◆ **PROBLEM TO SOLVE**: Copy each of the following entries word for word, without the pictures.

◆ **RECORD EXCERPTS**:
----------

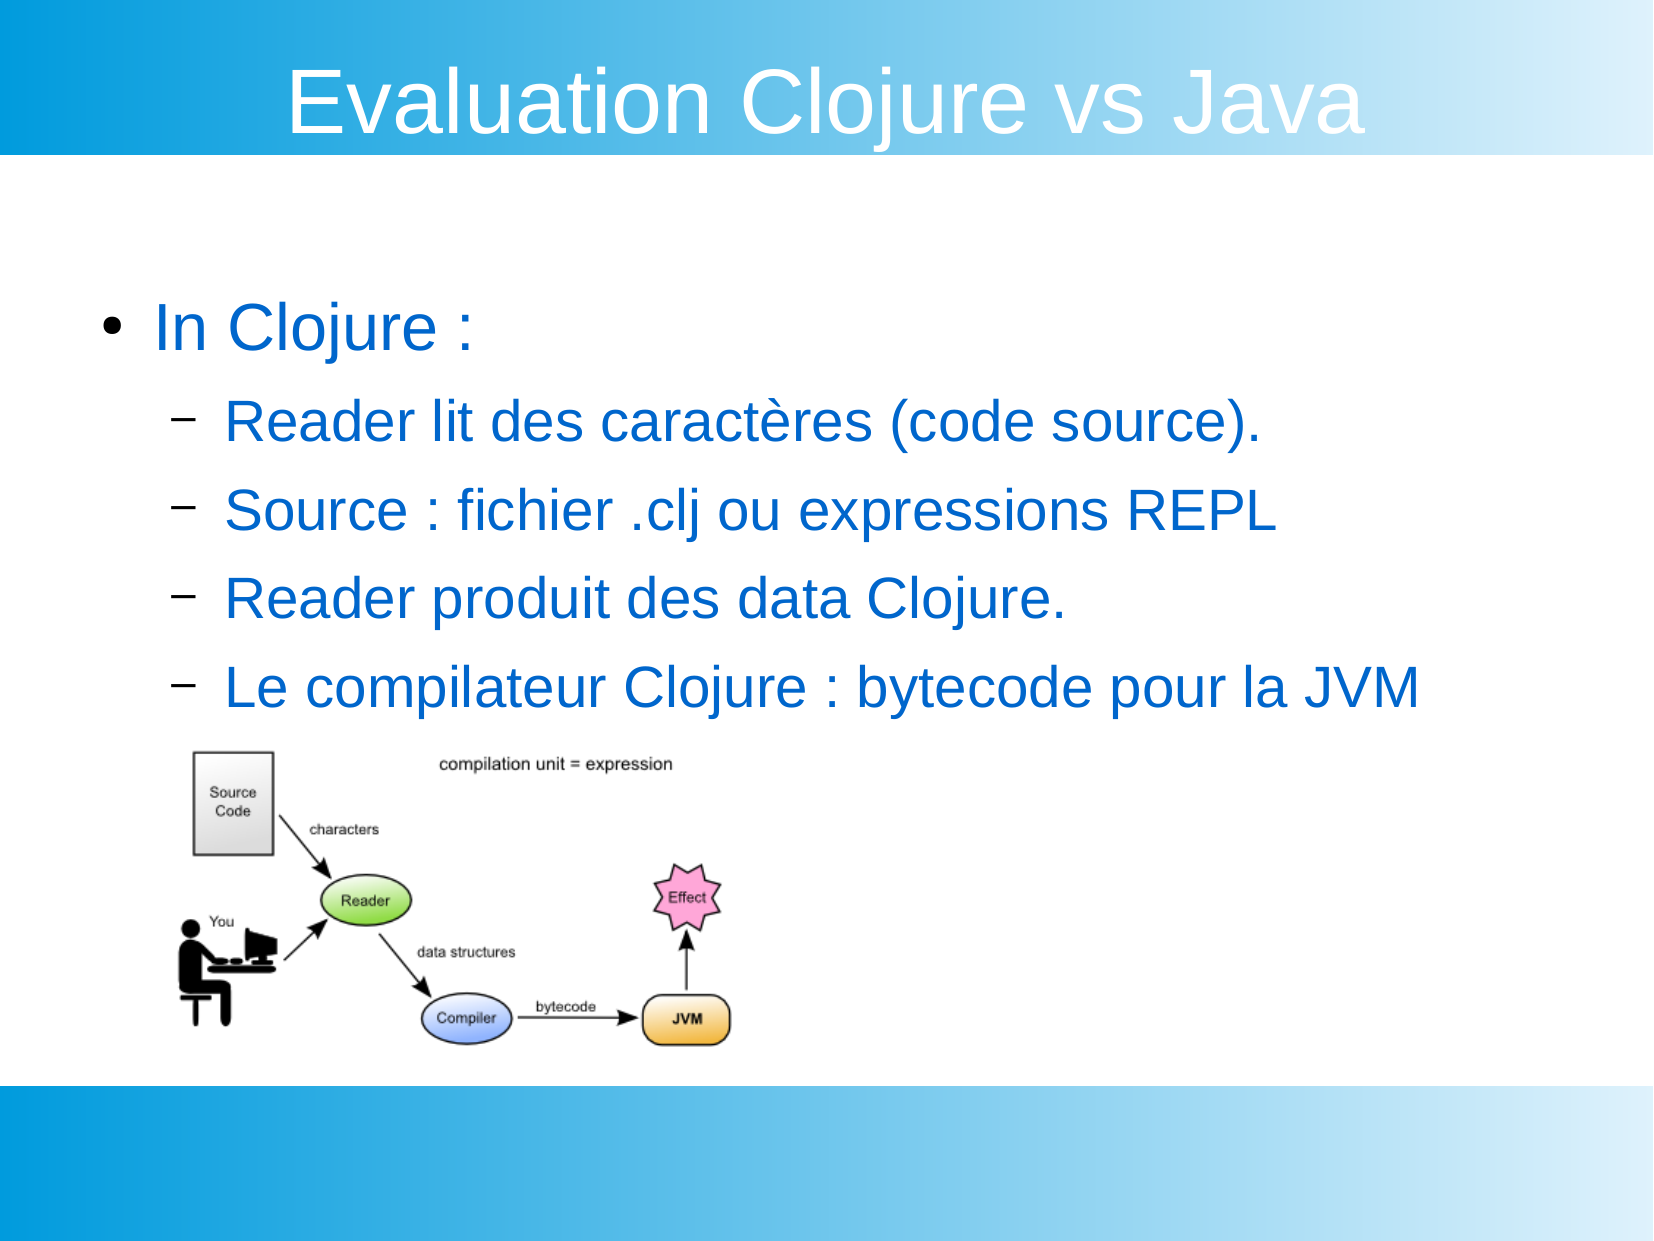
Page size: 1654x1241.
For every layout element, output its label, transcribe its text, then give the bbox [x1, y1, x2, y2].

list In Clojure : Reader lit des caractères (code source). Source : fichier .clj ou expressions REPL Reader produit des data Clojure. Le compilateur Clojure : bytecode pour la JVM [82, 290, 1571, 768]
title Evaluation Clojure vs Java [82, 49, 1571, 155]
picture [162, 735, 748, 1063]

----------

◆ **EXERCISE OUTPUT**:
Page size: 1654x1241.
For every layout element, output its label, transcribe its text, then give the bbox [x1, y1, x2, y2].

list In Clojure : Reader lit des caractères (code source). Source : fichier .clj ou expressions REPL Reader produit des data Clojure. Le compilateur Clojure : bytecode pour la JVM [82, 290, 1571, 768]
title Evaluation Clojure vs Java [82, 49, 1571, 155]
picture [162, 735, 748, 1063]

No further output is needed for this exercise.